• _Your goal_
Set down exactly the lines that run from the line with "Find New Phone" to the end of the data, and nothing else.

• _Data listing_
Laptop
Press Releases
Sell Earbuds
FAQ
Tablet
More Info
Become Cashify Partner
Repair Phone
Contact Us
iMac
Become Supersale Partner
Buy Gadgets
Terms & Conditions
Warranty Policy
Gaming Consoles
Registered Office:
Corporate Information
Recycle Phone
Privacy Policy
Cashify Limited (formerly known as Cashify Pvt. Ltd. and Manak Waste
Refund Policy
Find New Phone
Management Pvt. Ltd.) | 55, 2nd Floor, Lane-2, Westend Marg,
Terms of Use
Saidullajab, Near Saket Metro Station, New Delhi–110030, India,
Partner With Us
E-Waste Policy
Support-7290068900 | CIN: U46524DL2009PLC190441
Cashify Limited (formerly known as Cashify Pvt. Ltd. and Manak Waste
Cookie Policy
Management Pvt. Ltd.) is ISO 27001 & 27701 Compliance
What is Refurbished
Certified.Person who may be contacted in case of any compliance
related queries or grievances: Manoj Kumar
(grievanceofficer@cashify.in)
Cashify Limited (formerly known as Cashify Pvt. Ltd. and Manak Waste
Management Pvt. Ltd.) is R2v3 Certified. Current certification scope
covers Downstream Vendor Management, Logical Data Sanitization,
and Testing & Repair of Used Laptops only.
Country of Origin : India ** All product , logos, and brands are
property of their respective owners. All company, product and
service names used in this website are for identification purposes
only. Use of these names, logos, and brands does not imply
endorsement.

• _Task response_
Find New Phone
Management Pvt. Ltd.) | 55, 2nd Floor, Lane-2, Westend Marg,
Terms of Use
Saidullajab, Near Saket Metro Station, New Delhi–110030, India,
Partner With Us
E-Waste Policy
Support-7290068900 | CIN: U46524DL2009PLC190441
Cashify Limited (formerly known as Cashify Pvt. Ltd. and Manak Waste
Cookie Policy
Management Pvt. Ltd.) is ISO 27001 & 27701 Compliance
What is Refurbished
Certified.Person who may be contacted in case of any compliance
related queries or grievances: Manoj Kumar
(grievanceofficer@cashify.in)
Cashify Limited (formerly known as Cashify Pvt. Ltd. and Manak Waste
Management Pvt. Ltd.) is R2v3 Certified. Current certification scope
covers Downstream Vendor Management, Logical Data Sanitization,
and Testing & Repair of Used Laptops only.
Country of Origin : India ** All product , logos, and brands are
property of their respective owners. All company, product and
service names used in this website are for identification purposes
only. Use of these names, logos, and brands does not imply
endorsement.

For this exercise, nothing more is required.